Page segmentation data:

★ ★ ★

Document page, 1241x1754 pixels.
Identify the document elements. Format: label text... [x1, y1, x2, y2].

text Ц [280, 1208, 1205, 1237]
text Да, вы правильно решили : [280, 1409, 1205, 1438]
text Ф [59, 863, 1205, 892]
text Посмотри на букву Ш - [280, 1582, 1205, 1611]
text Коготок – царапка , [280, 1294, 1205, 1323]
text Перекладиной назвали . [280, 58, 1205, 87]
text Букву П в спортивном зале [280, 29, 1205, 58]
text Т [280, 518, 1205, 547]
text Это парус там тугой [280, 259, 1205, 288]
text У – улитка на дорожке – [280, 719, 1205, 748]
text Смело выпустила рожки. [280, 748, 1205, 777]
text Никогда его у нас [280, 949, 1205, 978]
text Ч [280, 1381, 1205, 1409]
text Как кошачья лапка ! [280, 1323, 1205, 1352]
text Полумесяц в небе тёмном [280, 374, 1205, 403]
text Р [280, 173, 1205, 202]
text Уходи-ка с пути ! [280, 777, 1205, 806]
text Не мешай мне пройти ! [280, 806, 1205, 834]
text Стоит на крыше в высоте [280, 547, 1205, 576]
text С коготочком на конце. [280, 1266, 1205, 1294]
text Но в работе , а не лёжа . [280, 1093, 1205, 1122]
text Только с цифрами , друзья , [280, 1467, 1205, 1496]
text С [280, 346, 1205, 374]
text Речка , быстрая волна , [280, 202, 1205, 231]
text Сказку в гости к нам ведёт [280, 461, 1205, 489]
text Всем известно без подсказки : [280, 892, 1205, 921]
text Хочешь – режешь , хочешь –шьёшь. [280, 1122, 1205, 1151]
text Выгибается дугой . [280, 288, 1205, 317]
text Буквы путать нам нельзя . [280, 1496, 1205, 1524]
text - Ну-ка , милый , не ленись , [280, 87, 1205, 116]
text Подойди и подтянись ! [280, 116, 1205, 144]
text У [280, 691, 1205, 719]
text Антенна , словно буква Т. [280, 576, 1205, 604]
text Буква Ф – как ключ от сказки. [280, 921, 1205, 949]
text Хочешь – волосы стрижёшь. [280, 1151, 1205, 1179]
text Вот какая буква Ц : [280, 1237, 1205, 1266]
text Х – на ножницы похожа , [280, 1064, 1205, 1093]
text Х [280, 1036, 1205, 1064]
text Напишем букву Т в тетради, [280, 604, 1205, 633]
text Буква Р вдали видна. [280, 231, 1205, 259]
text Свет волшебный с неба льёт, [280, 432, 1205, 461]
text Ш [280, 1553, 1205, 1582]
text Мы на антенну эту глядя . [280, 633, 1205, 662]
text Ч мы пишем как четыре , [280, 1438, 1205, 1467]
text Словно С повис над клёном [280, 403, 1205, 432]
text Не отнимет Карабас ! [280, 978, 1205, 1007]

★ ★ ★

Once you have read the entries, write them all out again exactly.

Document page, 1241x1754 pixels.
Identify the document elements. Format: label text... [x1, y1, x2, y2].

text Ц [280, 1208, 1205, 1237]
text Да, вы правильно решили : [280, 1409, 1205, 1438]
text Ф [59, 863, 1205, 892]
text Посмотри на букву Ш - [280, 1582, 1205, 1611]
text Коготок – царапка , [280, 1294, 1205, 1323]
text Перекладиной назвали . [280, 58, 1205, 87]
text Букву П в спортивном зале [280, 29, 1205, 58]
text Т [280, 518, 1205, 547]
text Это парус там тугой [280, 259, 1205, 288]
text У – улитка на дорожке – [280, 719, 1205, 748]
text Смело выпустила рожки. [280, 748, 1205, 777]
text Никогда его у нас [280, 949, 1205, 978]
text Ч [280, 1381, 1205, 1409]
text Как кошачья лапка ! [280, 1323, 1205, 1352]
text Полумесяц в небе тёмном [280, 374, 1205, 403]
text Р [280, 173, 1205, 202]
text Уходи-ка с пути ! [280, 777, 1205, 806]
text Не мешай мне пройти ! [280, 806, 1205, 834]
text Стоит на крыше в высоте [280, 547, 1205, 576]
text С коготочком на конце. [280, 1266, 1205, 1294]
text Но в работе , а не лёжа . [280, 1093, 1205, 1122]
text Только с цифрами , друзья , [280, 1467, 1205, 1496]
text С [280, 346, 1205, 374]
text Речка , быстрая волна , [280, 202, 1205, 231]
text Сказку в гости к нам ведёт [280, 461, 1205, 489]
text Всем известно без подсказки : [280, 892, 1205, 921]
text Хочешь – режешь , хочешь –шьёшь. [280, 1122, 1205, 1151]
text Выгибается дугой . [280, 288, 1205, 317]
text Буквы путать нам нельзя . [280, 1496, 1205, 1524]
text - Ну-ка , милый , не ленись , [280, 87, 1205, 116]
text Подойди и подтянись ! [280, 116, 1205, 144]
text У [280, 691, 1205, 719]
text Антенна , словно буква Т. [280, 576, 1205, 604]
text Буква Ф – как ключ от сказки. [280, 921, 1205, 949]
text Хочешь – волосы стрижёшь. [280, 1151, 1205, 1179]
text Вот какая буква Ц : [280, 1237, 1205, 1266]
text Х – на ножницы похожа , [280, 1064, 1205, 1093]
text Х [280, 1036, 1205, 1064]
text Напишем букву Т в тетради, [280, 604, 1205, 633]
text Буква Р вдали видна. [280, 231, 1205, 259]
text Свет волшебный с неба льёт, [280, 432, 1205, 461]
text Ш [280, 1553, 1205, 1582]
text Мы на антенну эту глядя . [280, 633, 1205, 662]
text Ч мы пишем как четыре , [280, 1438, 1205, 1467]
text Словно С повис над клёном [280, 403, 1205, 432]
text Не отнимет Карабас ! [280, 978, 1205, 1007]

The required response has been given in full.